Scammer group out of LA. Work completed and no more contact available.


----------



## Craigslist Hack (Jun 14, 2012)

RoadWarrior said:


> Scammer group out of LA. Work completed and no more contact available.


Color me shocked!

:vs_unimpressed::vs_unimpressed::vs_unimpressed:


----------



## RoadWarrior (Jul 28, 2016)

There poppin up everywhere JCM is another that came out of the woodwork recently their 1 acre $25 initial cut pricing is so good you have to sign a non compete agreement. They hide behind a bs recruiting co American Contractor Services


----------



## Craigslist Hack (Jun 14, 2012)

RoadWarrior said:


> There poppin up everywhere JCM is another that came out of the woodwork recently their 1 acre $25 initial cut pricing is so good you have to sign a non compete agreement. They hide behind a bs recruiting co American Contractor Services


It's been this way since 2010 or so maybe even before that? Rule of thumb is if they have to recruit there is a reason. The good work you have to compete for they aren't asking you to please sign up. You are asking them to let you.

Work that is available means no one wants it. These companies take work no one wants and try to find contractors or wannabe contractors ignorant enough to sign on.


----------



## Deek (Aug 23, 2016)

Hey pays every Friday though


----------



## Craigslist Hack (Jun 14, 2012)

Deek said:


> Hey pays every Friday though


Most companies do but even if they don't a company should be able to manage their money. Are you a business or a Bubba in a pick up truck?


----------



## Deek (Aug 23, 2016)

He might not come the phone but he pays his bills like he suppose to . I have ever been left hanging on my end


----------



## RoadWarrior (Jul 28, 2016)

Most companies do pay every Friday I'm not sure what that adds to the post. You send a guy work he completes it and send you the results you should at least try to say hello when they call


----------



## Mike Litoris (Apr 20, 2014)

From your introduction post you said:

_"Just a quick intro. We currently provide services for SG, NFN, SL, MCS in the Midwest and So Mn, So Western Wisc. We do what we can with what we have all licensed work and plug away trying to make a living but too gullible to believe it's in P&P. Your posts knowledge and insight are great to read.
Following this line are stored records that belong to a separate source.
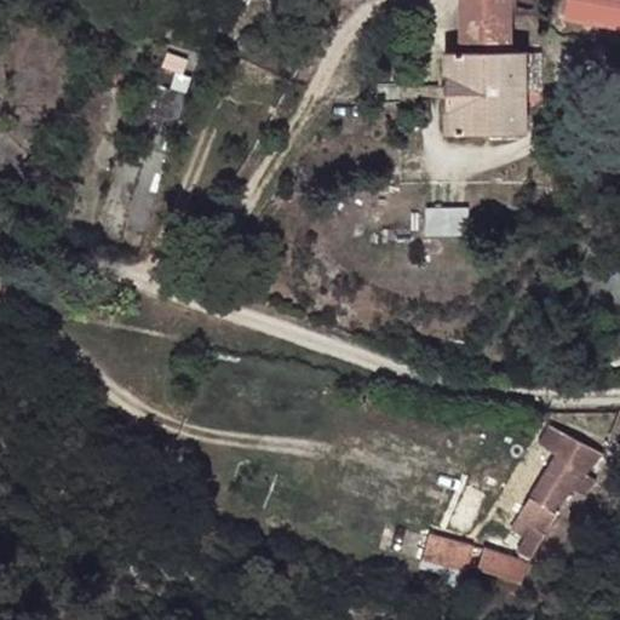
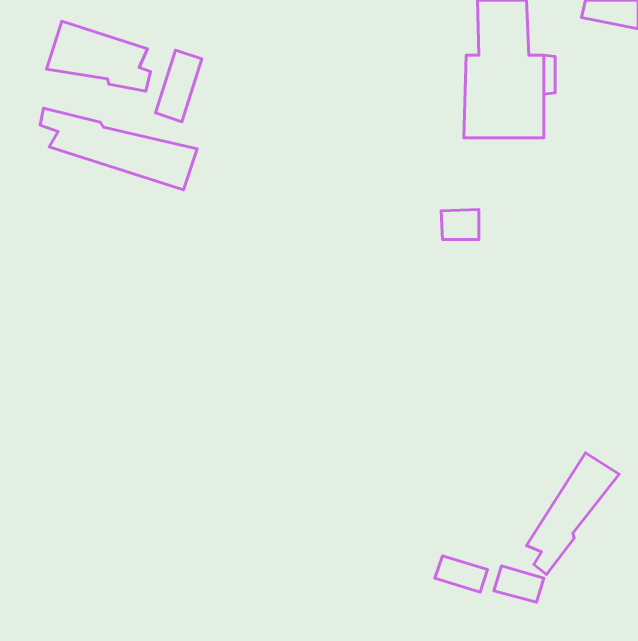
building: none -> [46,21,151,91]
building: none -> [40,108,197,190]

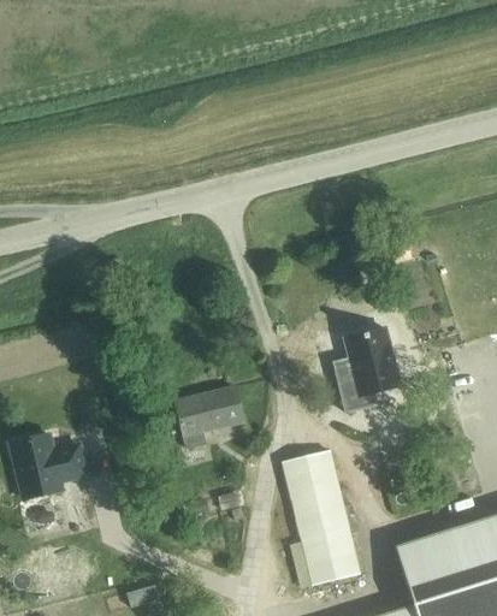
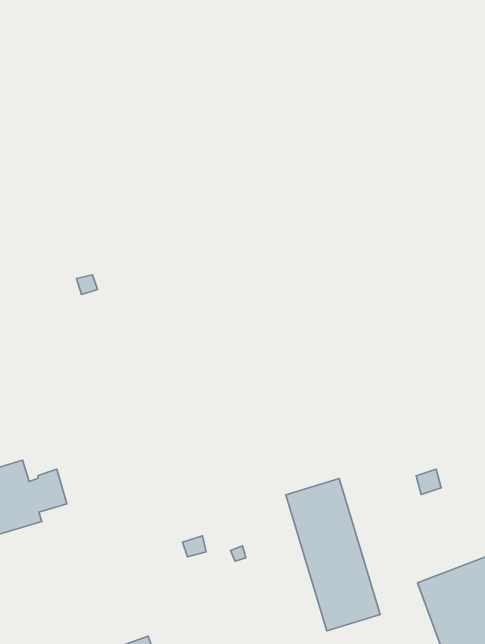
building: [332,328,398,413] -> none
building: [174,386,243,450] -> none

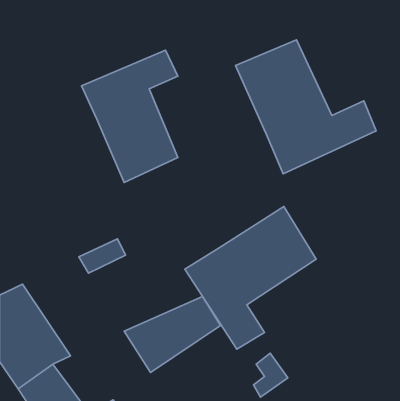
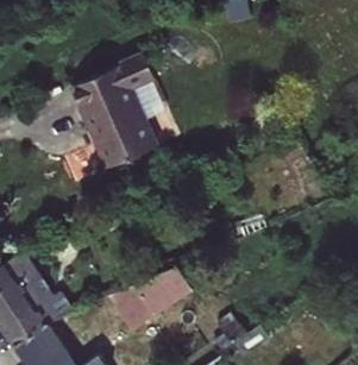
building: [235,40,376,174] -> none
building: [185,206,316,349] -> none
I'm around and usually burning the midnight oil trying to CYA. Thanks for the forum!"_

So you are trying to operate as a small regional and spend time on here disparaging other small regionals trying to discredit competition?


----------



## RoadWarrior (Jul 28, 2016)

Sorry mike litoris I'll go from this group I'll be damned a ****ing "regional" that states facts is disparaging. FYI I don't sub a damn thing never have never will. That's cute competition.


----------